I’ve already written out ideas for how to introduce Depth and Complexity, but I’m often asked about stories or books to use. Here are two picture books I’ve used and one I would love to use if I had a classroom still.
⚠️ Note: you really only need one book to use. Once the prompts are introduced, move on to grade-level content (and beyond).
When picking a story to introduce or practice Depth and Complexity, I’d want it to meet just a few qualities:
- Short. This can’t be a month-long book study. I want to be able to read it aloud in one sitting.
- Interesting. We’re going to dig into the story, so it can’t be too shallow. The whole point is to work with depth and complexity, so the story has to inherently have depth and complexity.
- Re-Readable. We want to be able to re-read the story and try out other prompts. So I want the book to be enjoyable after multiple reads.
So, ideally, you’re going to end up with some deep and complex picture books. Here are my recommendations.
The Giving Tree
Shel Silverstein’s The Giving Tree was always my go-to story for introducing Depth and Complexity. It’s quick enough to read out loud in one setting, yet it is interesting enough to actually dig into. Read it every year, and you (as an adult) will see it in new ways. I try not to cry when reading this one!
Key Depth and Complexity points:
- The Tree has a 👄🚦 language rule: she always calls the main character “Boy” no matter his age.
- Broken Pattern alert! The Boy and Tree always spend time together. Until they don’t. (Broken Patterns are often key moments in stories).
- My students loved spotting 🌻 Details in the illustrations that the text does not reveal (What do the initials on the tree stand for? Is that… a girlfriend!?).

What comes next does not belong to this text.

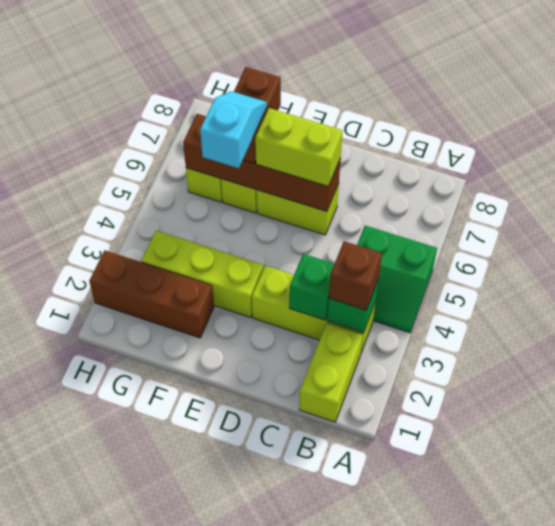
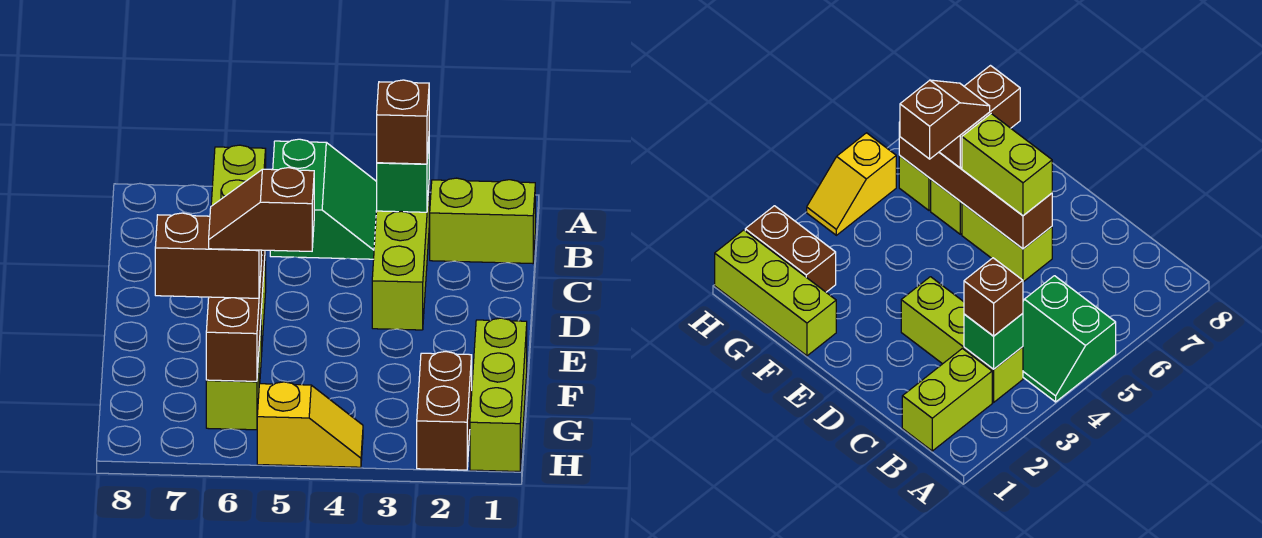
green 1x1 brick [289,254,334,320] -> none
lime 1x3 brick [142,231,263,317] -> lime 1x3 brick moved to [470,318,527,471]
brown 1x3 brick [89,251,214,338] -> brown 1x2 brick [417,352,472,470]
cyan 1x2 slope [200,91,267,168] -> brown 1x2 slope [209,168,314,251]
none -> yellow 1x2 slope [257,382,363,467]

- A popular Unanswered Question: What happened to the wife?
I also enjoyed reading Allen Say’s Grandfather’s Journey. This picture book is about the author’s grandfather, a Japanese man who moves to America but then returns to Japan. He loves both places, yet never feels at home in either country. Another tear-jerker for me (my grandmother is a Japanese woman who moved to America).
This is one I’ve discovered while raising my own kid. Non-Stop from Tomi Ungerer is a picture book about a bizarre, post-apocalyptic future. My 5-year-old LOVES it and I know my 6th graders would have eaten it up. Judging by the Amazon reviews, some adults are scared of this one 😆.
My kid’s favorite 🌻 Detail is that the page says “branchless forest” yet the drawing has a single branch in the forest. If you’re also using the Content Imperatives, that would be a ↔️ Paradox!